Variability in Benchmarks

I’m not especially a great fan of micro-benchmarks, they’re handy as a compliment to the larger tests but I often find that they lead to confusion because they are interpreted as reflecting reality when nothing could be farther from the truth.  The fact is that micro-benchmarks are intended to magnify some particular phenomenon to allow it to be studied.  You can expect that normal things like cache pressure, even memory consumption generally, will be hidden – often on purpose for a particular test or tests.  Nonetheless many people, including me, feel more comfortable when there is a battery of micro-benchmarks to back up the “real” tests because micro-benchmarks are much more specific and therefore more actionable.

However, benchmarks in general have serious stability issues.  Sometimes even run-to-run stability over the same test bits is hard to achieve.  I have some words of caution regarding the variability of results in micro-benchmarks, and benchmarks generally.
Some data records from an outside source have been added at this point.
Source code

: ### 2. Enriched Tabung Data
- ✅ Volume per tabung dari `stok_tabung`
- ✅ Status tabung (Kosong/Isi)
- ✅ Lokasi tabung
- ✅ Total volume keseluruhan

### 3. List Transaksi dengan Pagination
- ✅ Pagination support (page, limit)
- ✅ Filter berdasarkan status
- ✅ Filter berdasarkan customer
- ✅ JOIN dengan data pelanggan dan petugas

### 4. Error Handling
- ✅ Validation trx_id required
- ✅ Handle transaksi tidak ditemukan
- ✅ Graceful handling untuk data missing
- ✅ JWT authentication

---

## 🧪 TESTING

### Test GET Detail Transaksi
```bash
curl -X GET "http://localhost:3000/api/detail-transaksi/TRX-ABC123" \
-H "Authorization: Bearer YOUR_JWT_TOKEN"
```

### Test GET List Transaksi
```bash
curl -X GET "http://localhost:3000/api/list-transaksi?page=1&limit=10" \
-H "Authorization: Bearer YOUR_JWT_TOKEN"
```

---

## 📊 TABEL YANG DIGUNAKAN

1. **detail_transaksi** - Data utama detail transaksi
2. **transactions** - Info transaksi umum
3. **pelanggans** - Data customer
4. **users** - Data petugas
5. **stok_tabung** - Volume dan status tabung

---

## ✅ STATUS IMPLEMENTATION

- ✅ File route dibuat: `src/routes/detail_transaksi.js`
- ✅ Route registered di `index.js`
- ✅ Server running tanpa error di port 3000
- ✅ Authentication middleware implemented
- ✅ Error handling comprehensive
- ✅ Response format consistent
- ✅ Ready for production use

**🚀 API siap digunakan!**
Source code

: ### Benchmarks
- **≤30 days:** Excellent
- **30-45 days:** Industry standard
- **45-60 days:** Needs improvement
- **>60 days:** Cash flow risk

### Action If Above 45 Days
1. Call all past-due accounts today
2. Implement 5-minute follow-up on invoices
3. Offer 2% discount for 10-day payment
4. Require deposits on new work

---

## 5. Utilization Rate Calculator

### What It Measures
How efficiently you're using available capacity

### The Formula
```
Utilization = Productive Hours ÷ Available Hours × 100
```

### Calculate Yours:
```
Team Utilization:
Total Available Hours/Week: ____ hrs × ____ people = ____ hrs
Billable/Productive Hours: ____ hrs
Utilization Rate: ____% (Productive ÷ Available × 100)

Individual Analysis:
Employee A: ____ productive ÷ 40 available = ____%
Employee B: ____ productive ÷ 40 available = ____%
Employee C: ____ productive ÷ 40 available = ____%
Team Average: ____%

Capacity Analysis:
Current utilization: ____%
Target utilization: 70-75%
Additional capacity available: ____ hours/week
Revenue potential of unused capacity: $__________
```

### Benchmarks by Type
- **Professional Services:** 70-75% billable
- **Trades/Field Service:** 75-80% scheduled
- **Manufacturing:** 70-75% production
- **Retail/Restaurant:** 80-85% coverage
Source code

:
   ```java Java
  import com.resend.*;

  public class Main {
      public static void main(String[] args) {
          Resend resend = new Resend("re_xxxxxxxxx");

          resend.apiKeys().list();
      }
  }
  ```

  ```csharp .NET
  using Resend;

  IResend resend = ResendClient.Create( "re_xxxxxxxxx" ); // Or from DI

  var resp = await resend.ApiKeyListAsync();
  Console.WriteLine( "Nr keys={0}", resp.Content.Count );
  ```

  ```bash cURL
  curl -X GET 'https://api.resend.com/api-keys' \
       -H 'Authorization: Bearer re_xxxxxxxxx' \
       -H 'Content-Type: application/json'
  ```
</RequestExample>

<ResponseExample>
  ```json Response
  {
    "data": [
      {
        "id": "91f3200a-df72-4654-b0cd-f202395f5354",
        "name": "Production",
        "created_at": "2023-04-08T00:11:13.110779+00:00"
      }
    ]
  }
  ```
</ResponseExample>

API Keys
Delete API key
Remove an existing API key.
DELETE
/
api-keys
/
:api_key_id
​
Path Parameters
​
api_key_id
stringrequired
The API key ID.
Even if you do your best to address the largest sources of internal variability in a benchmark by techniques like controlling GCs, adequate warm-up, synchronizing participating processes, making sensible affinity choices, and whatnot, you are still left with significant sources of what I will call external variability

The symptom of external variability is that you’ll get a nice tight results from your benchmark (a good benchmark might have a Coefficient of Variation of well below 1%) but the observed result is much slower (or, rarely, faster) than a typical run.  The underlying cause varies, some typical ones are:

  • Scheduler variability – the scheduler makes an unfortunate choice and sticks with it
    • The entire run is much slower than normal
  • Uncontrolled background activity external to the test
    • Part of the run is slower, maybe several consecutive test cases in a suite
  • Interference from attached devices
    • Incoming network packets or other sources of interrupts

These problems are often not the dominant sources of variability initially but as the benchmark is improved, controlling for other factors, they become dominant.

Statistically the underlying issue is this:  repeated benchmark measurements in a run are not independent: a phenomenon affecting a particular iteration is highly likely to also affect the next iteration.  A closer statistical model might be independent measurements punctuated by a Poisson Process that produces long lasting disruptions.  "Waiter, there is a fish in my benchmark."

My experience with this sort of thing, and I expect the battle-scarred will agree, is that reducing external variability is an ongoing war.  There isn’t really a cure.  But it does pay to not have hair-trigger reflex on regression warnings, and to screen for false positives in your results.